# MathJax Font Support¶

MathJax currently supports the following fonts:

• MathJax TeX (default)
• STIX General
• Asana Math
• Neo Euler
• Gyre Pagella
• Gyre Termes
• Latin Modern

MathJax contains customized webfont versions of these fonts. In particular, these customized versions are split over several files to minimize the page load.

Since browsers do not provide APIs to access font metrics, MathJax has to ship with the necessary font data; this font data is generated during development and cannot be generated on the fly. In addition, most fonts do not cover the relevant characters for mathematical layout. Finally, some fonts (e.g. Cambria Math) store important glyphs in special variant portions of the font, which require special handling to access from within a browser. These are the main reasons why MathJax is unable to support arbitrary fonts at this time.

## Font configuration¶

Page authors can configure their font preference for each output format separately, see HTML-CSS output processor and SVG output processor. MathJax will download the necessary webfonts and fontdata dynamically and only those files necessary for the content.

For the HTML-CSS output, MathJax will download webfonts in the appropriate webfont format (depending on the client browser); for the SVG output, MathJax will download path data that corresponds to the fonts.

The HTML-CSS output processor will prefer locally installed copies of the webfonts to minimize page load. Page authors can set a preference via the availableFonts and preferredFont options and they can configure the webfont via the webFont option. Please note that except for STIX General, the usual distributions of the supported fonts do not work for technical reasons. You can download the webfonts from the MathJax repository.

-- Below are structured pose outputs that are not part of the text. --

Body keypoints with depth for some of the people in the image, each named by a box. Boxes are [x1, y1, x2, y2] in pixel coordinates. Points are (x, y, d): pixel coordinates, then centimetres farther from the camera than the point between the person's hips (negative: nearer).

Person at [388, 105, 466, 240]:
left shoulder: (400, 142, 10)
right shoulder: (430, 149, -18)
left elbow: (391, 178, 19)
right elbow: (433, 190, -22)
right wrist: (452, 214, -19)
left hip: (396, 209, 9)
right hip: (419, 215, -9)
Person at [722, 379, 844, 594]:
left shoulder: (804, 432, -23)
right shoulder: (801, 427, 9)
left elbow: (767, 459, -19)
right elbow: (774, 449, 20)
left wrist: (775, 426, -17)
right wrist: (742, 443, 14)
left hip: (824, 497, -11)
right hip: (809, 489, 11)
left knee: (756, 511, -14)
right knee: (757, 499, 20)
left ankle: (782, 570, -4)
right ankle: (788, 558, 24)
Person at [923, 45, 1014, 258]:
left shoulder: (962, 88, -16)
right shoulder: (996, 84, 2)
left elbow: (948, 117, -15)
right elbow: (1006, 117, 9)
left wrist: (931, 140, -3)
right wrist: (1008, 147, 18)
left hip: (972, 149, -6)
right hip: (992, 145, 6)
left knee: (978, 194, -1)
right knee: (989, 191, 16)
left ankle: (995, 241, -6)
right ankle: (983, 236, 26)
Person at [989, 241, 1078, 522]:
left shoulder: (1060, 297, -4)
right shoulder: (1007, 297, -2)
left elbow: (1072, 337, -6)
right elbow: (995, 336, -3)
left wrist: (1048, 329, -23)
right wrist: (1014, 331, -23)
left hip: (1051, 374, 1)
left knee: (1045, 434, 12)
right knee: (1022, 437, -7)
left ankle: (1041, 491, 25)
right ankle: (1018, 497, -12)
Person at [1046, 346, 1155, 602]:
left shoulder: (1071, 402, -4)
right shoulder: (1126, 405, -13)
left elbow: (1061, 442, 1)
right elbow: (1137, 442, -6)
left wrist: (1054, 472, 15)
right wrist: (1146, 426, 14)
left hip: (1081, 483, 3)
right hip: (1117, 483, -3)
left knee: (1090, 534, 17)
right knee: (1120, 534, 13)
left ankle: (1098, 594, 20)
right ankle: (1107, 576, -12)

The SVG output processor will not use fonts directly but rather uses derived SVG path data to draw paths corresponding to characters. The page author can configure the font via the font option.

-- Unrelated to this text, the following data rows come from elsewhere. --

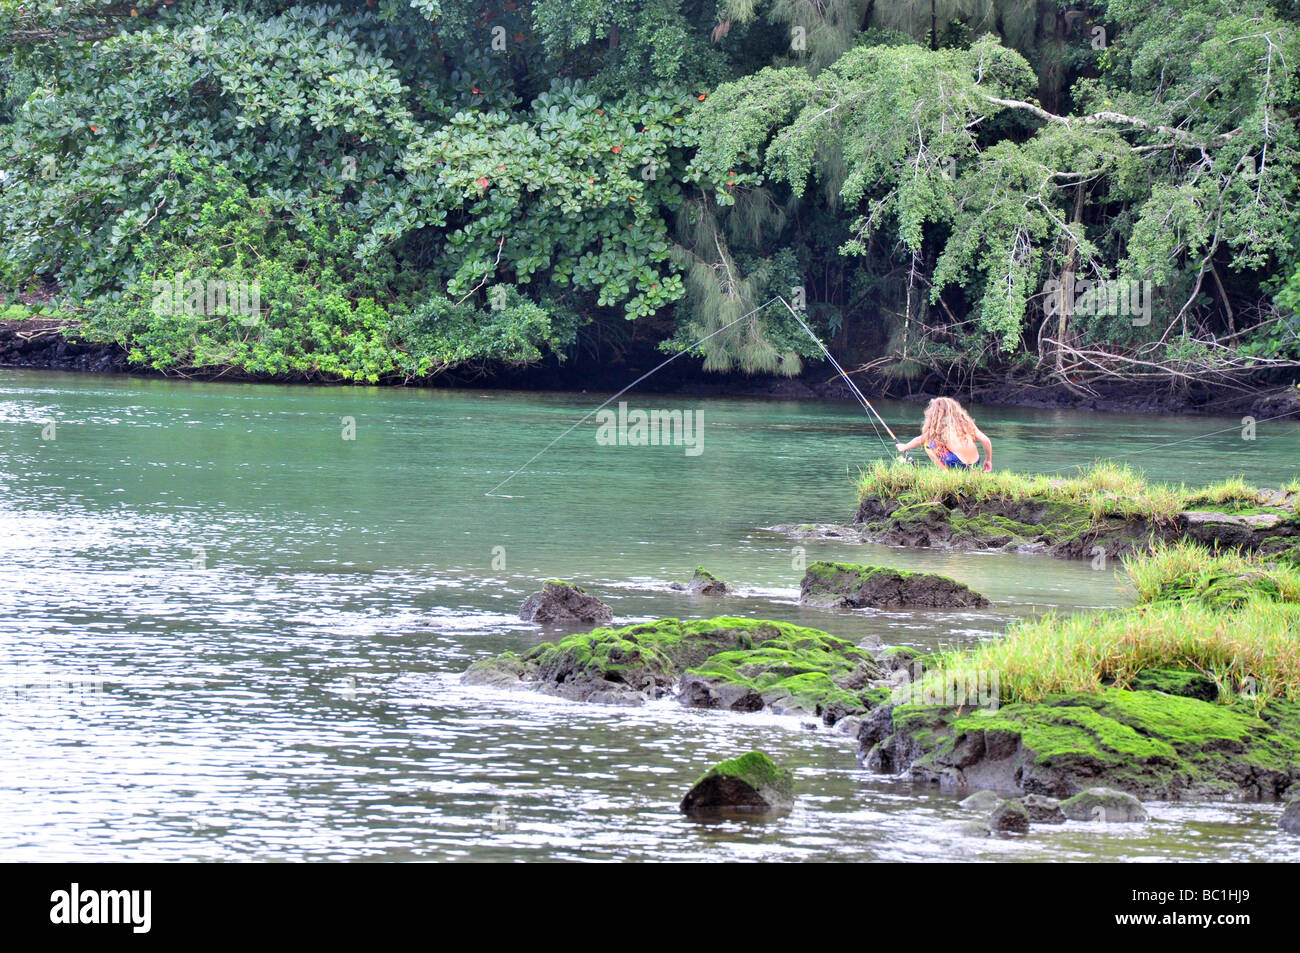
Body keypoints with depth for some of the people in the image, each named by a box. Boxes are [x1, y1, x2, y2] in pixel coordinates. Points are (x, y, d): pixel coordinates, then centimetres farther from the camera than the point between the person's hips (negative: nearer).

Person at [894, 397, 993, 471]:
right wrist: (988, 460, 25)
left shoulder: (939, 426, 6)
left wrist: (904, 447, 40)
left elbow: (920, 440, 22)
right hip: (974, 466, 7)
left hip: (956, 464, -7)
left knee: (929, 443, 6)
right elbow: (986, 441, 11)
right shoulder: (966, 422, 15)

There is currently no method for switching fonts after MathJax has loaded. Similarly, page users cannot change the font configuration at this time except by installing their preferred fonts locally.

## Character fallbacks¶

No font contains a suitable glyph for every character specified in the Unicode standard. When MathJax encounters a character the configured font does not support, it will fall back to other fonts in a variety of ways.

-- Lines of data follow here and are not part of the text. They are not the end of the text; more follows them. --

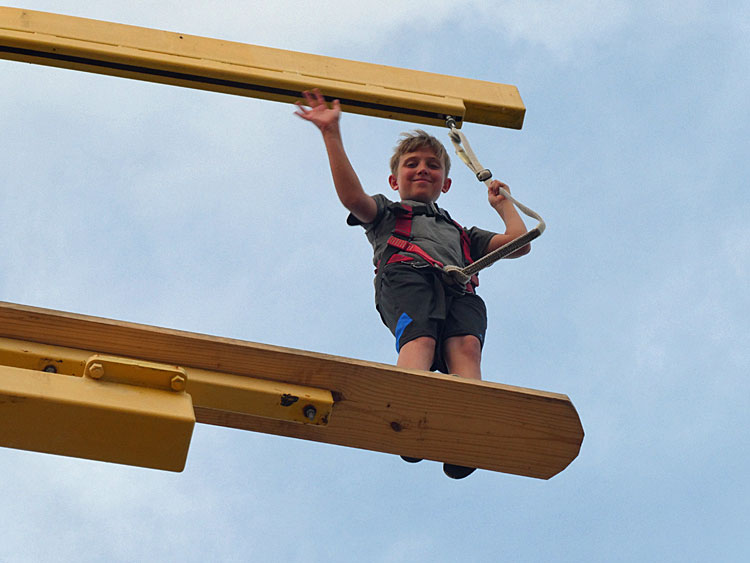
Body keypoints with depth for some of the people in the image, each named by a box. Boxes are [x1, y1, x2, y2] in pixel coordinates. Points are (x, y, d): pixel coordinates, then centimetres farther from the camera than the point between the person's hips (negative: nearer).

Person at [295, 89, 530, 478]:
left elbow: (519, 243, 36)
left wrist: (502, 202, 51)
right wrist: (332, 133, 13)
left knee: (465, 345, -33)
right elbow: (351, 196, 15)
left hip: (459, 288, 2)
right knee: (419, 338, -37)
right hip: (405, 274, -2)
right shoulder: (385, 214, 38)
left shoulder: (461, 233, 47)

First, MathJax enhances Unicode coverage of its default TeX fonts, e.g., combining two double integrals U+222C when a quadrupel integral U+2A0C is used. However, this cannot create every character specified in Unicode. Next, MathJax will run through a fallback chain within the configured fonts (e.g., upright Greek will be substituted with italic Greek). Finally, MathJax will ask the browser to provide the glyph from a system font. Since in that final case, MathJax will not have the necessary data on the glyph’s bounding box, MathJax will guess these metrics; this can negatively affect layout and rendering speed.